EXERCISE DESCRIPTION. Arrange the lines of the entries below, from the line containing "genus: Enicognathus" through the line containing "family: Oleaceae", inclusive, as a numbered list without blank lines. Leave the pictures out of the list.
## begin DATA FOR PROCESSING
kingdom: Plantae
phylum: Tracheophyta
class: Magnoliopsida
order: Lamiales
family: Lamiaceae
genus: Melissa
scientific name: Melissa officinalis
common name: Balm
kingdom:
## end DATA FOR PROCESSING
## begin DATA FOR PROCESSING
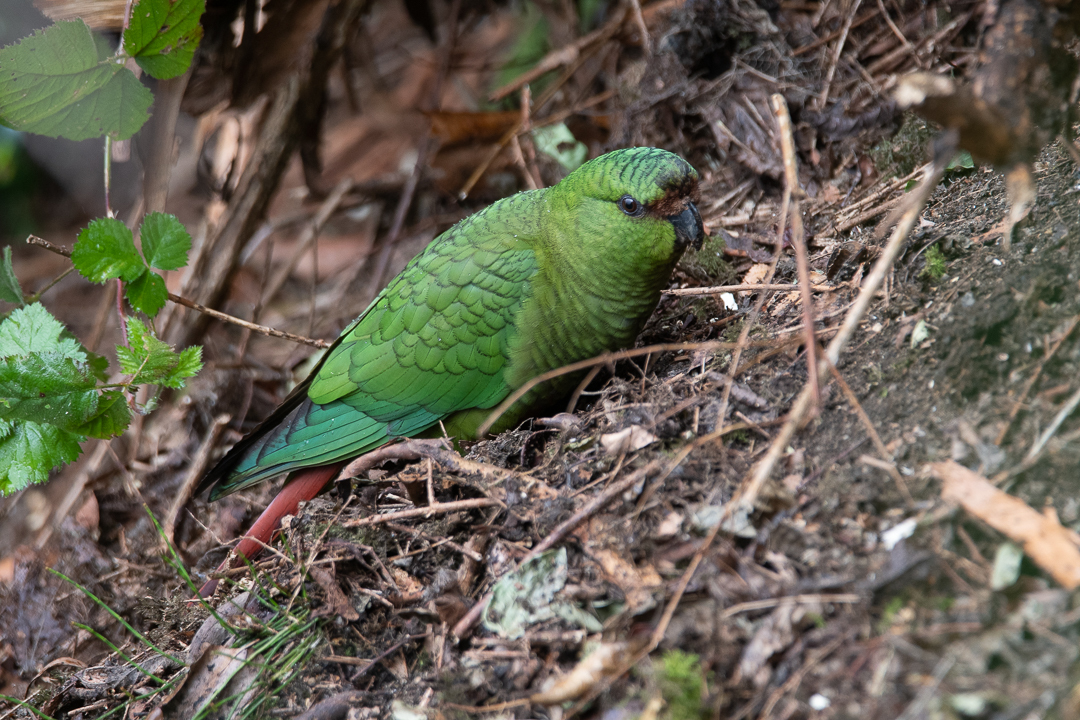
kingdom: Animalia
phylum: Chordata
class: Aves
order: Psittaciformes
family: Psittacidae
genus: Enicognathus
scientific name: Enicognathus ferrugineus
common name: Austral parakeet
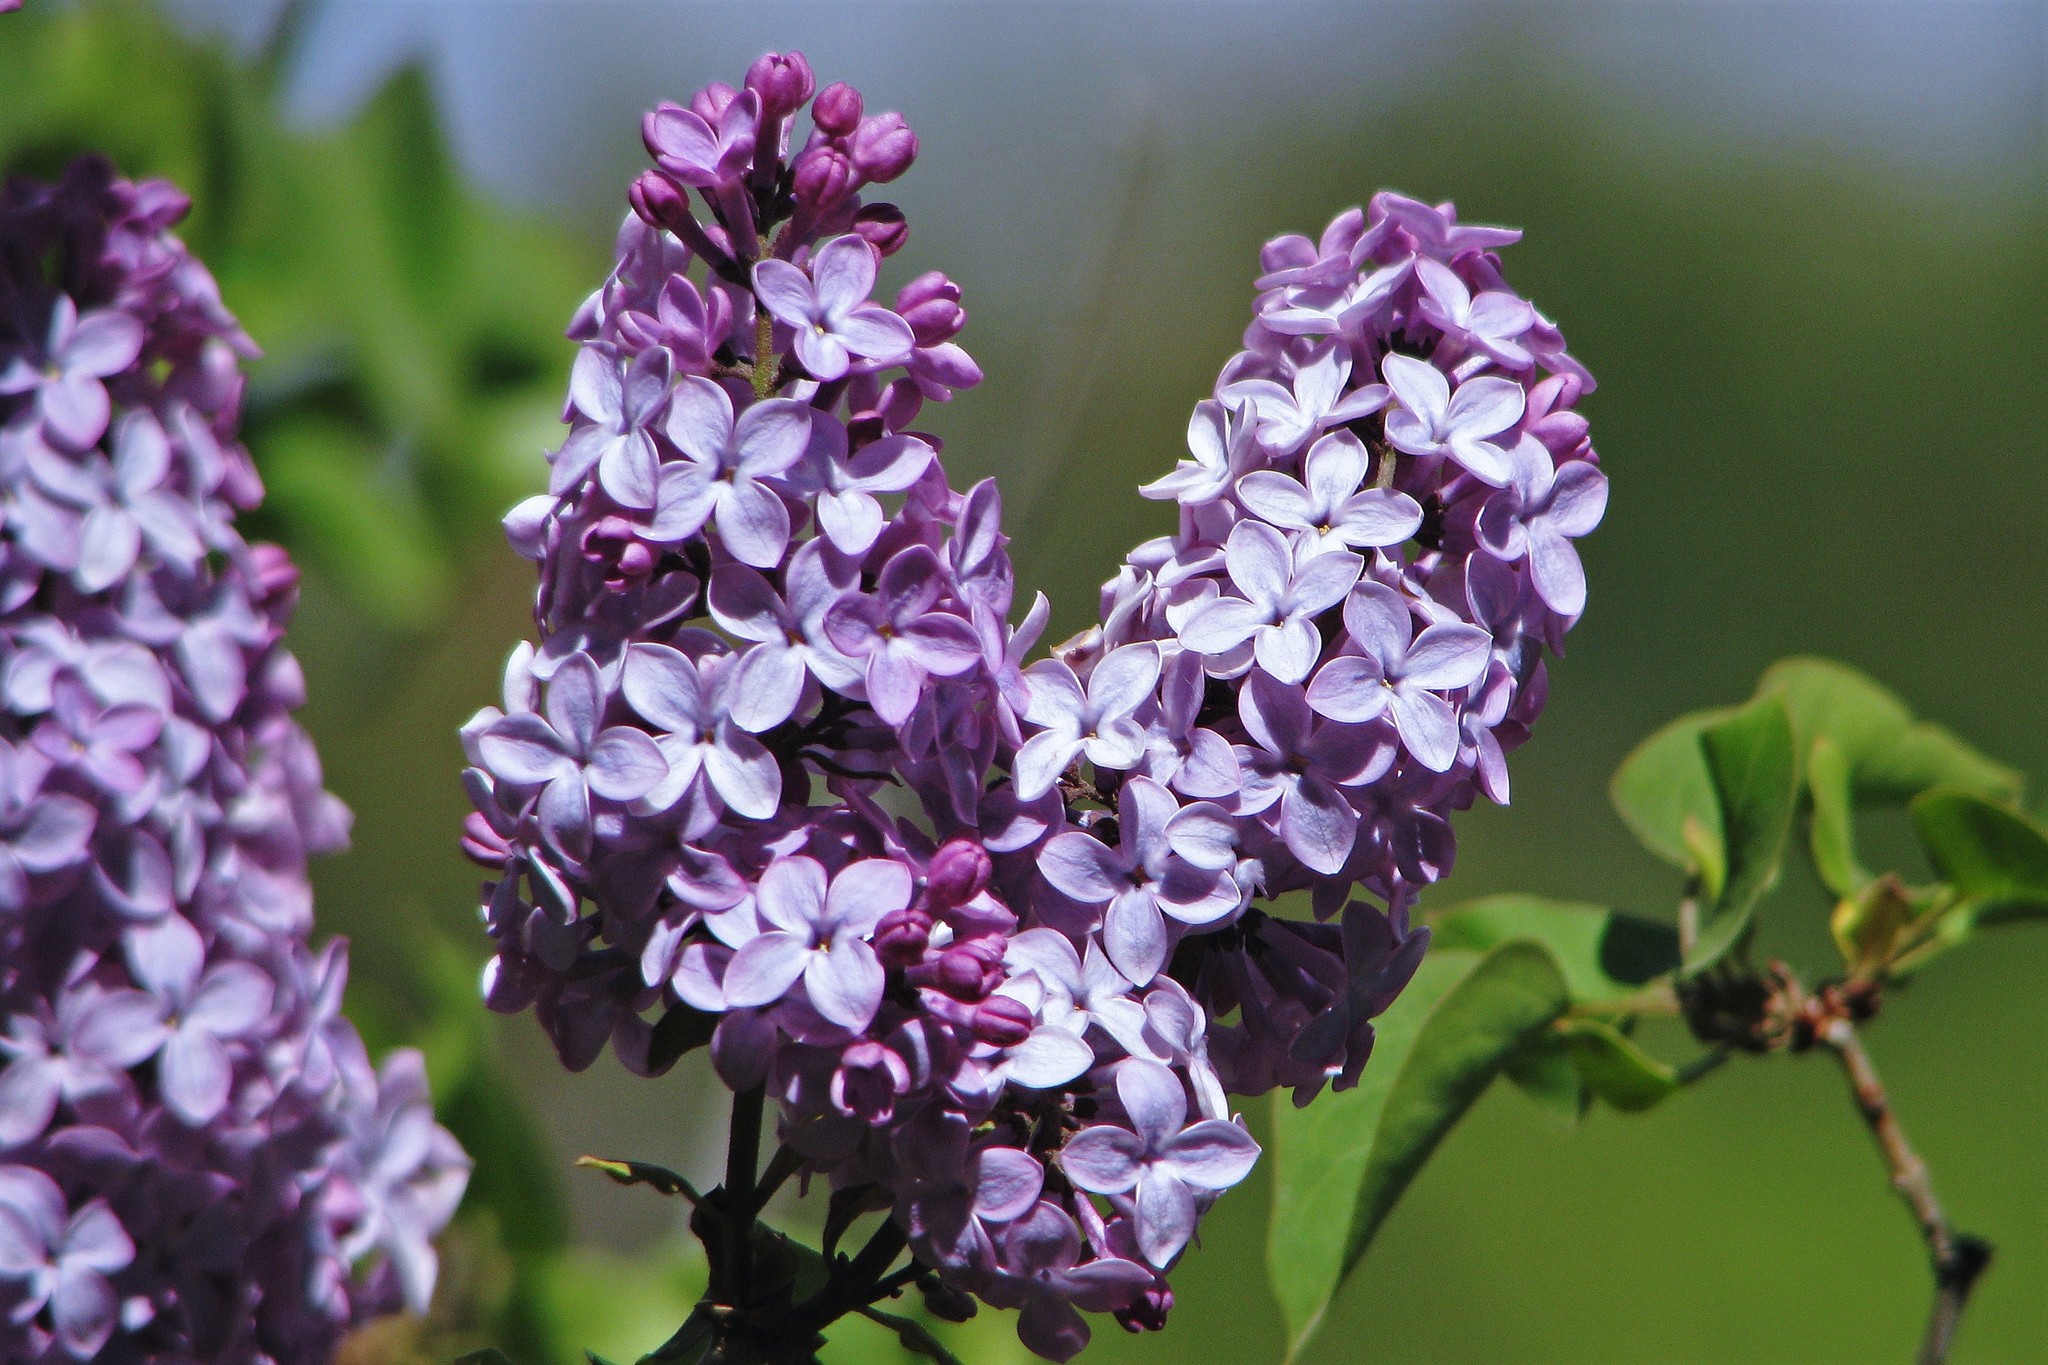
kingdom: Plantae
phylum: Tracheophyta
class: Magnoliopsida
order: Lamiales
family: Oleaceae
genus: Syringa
## end DATA FOR PROCESSING
## begin DATA FOR PROCESSING
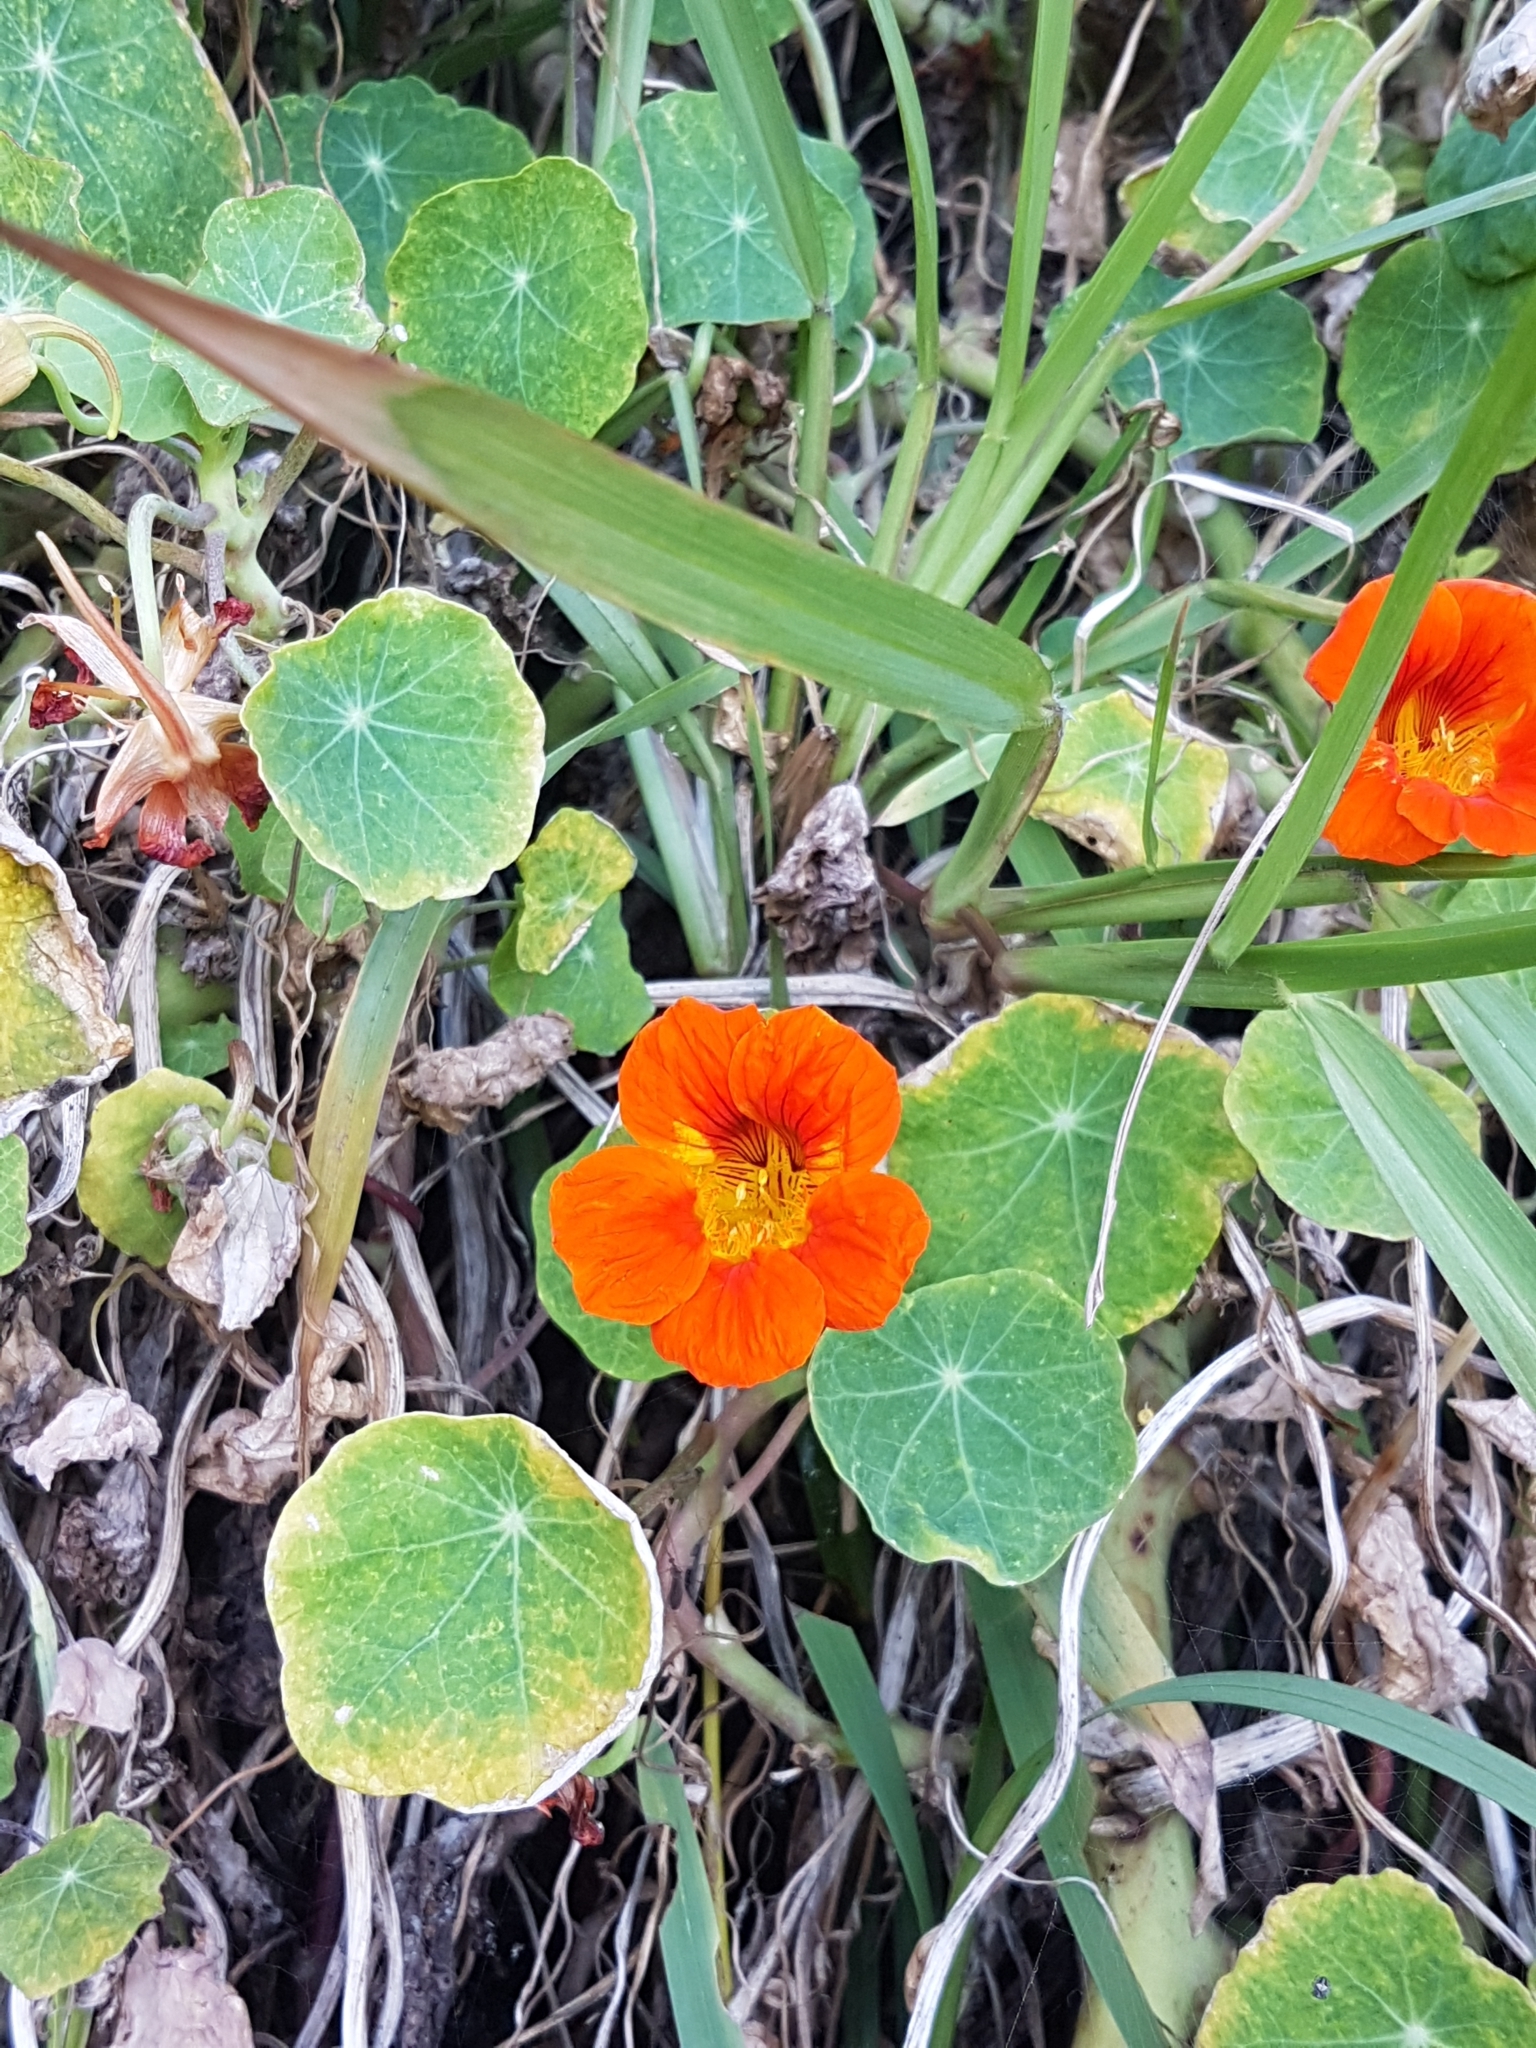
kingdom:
## end DATA FOR PROCESSING
OUTPUT OF THE TASK.
1. genus: Enicognathus
2. scientific name: Enicognathus ferrugineus
3. common name: Austral parakeet
4. kingdom: Plantae
5. phylum: Tracheophyta
6. class: Magnoliopsida
7. order: Lamiales
8. family: Oleaceae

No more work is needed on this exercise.